Двор был большим. Он объединял собой пять четырёхэтажных домов  постройки ещё хрущёвских времён. Анечка Букатина совсем недавно переехала вместе с мамой в эту Южно-казахстанскую станцию, имеющую странное название, похожее на мужское имя: Мерке.

Ей, прожившей  шесть лет в северном Казахстане с его суровым климатом и очень скромной, неброской  природой,  в этом южном крае всё казалось удивительным и завораживающим: тёплое ласковое солнце, обилие фруктов и овощей, приветливые, добрые люди.

Одиннадцатилетняя Аня, за свою не слишком долгую жизнь, уже повидала немало дворов и двориков, но этот лёг на душу на всю жизнь: с его дворовым  детским театром; набегами с ребятами на совхозный сад за яблоками, откуда их гонял строгий объездчик на лошади; купанием в быстрых, шумных арыках с прохладной мутновато-жёлтой водой.

Девочку удивлял и завораживал этот светлый, солнечный мир, она смотрела на него широко распахнутыми глазами, восхищённо, открытой душой впитывая необыкновенную теплоту и душевность этого края. Душа её наполнялась счастьем и неописуемым восторгом.

Да и было от чего прийти в восторг: одни «вечерние посиделки» чего стоили! Когда «хохлушка» баба Ганка, крепкая ещё старушка, без возраста, с волосами цвета зимнего вечера и удивительно глубокими, тёмными, как бездонный омут, глазами, собирала вокруг себя дворовую ребятню и заводила свои невыдуманные истории, которых у неё было множество, пела песни красивым сильным голосом о несчастной любви, тяжёлой женской доле.

Говорок бабы Ганки — певучий, проникновенный, состоящий из смеси украинских и русских слов, уводил за собой из мира счастливого, безмятежного  детства в мир совсем иной: незнакомый — иногда непонятный,  порой даже чуждый.

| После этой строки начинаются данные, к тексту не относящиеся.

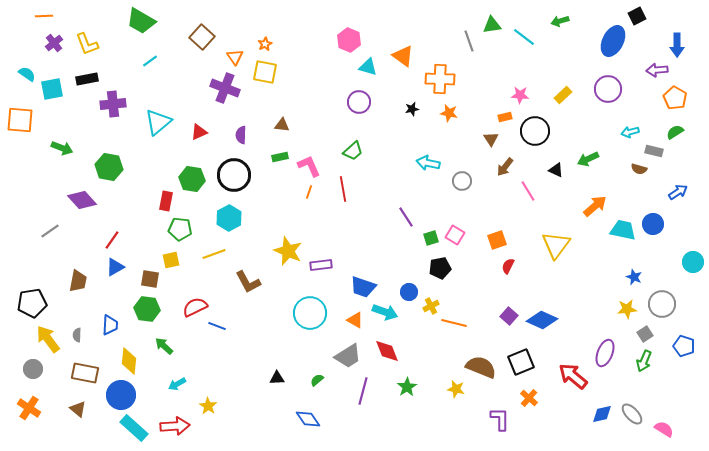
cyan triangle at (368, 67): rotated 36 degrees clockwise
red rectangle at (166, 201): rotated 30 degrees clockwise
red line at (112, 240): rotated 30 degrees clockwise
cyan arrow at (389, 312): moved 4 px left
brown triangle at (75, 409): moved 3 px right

Истории бабушки Ганны  были настолько фантастическими, яркими, что казались детям сказками: иногда весёлыми и смешными, иногда интригующими, удивляющими, а иногда — страшными. Одна из историй, рассказанных  старой хохлушкой, легла на душу и память Анечки на всю её жизнь.
-Було це в двадцать девятом року, колы я  була щё молоденька та здоровенька, - рассказывала баба Ганка, - Жилы мы  в Саратовской губернии, з  мужем и диткамы.  Времечко тяжкое — чёрное. Мий Петро уихав процюваты, и  полроки вид него не було ни письмеца, ни весточки... Думала  вже не дождусь  его бильш...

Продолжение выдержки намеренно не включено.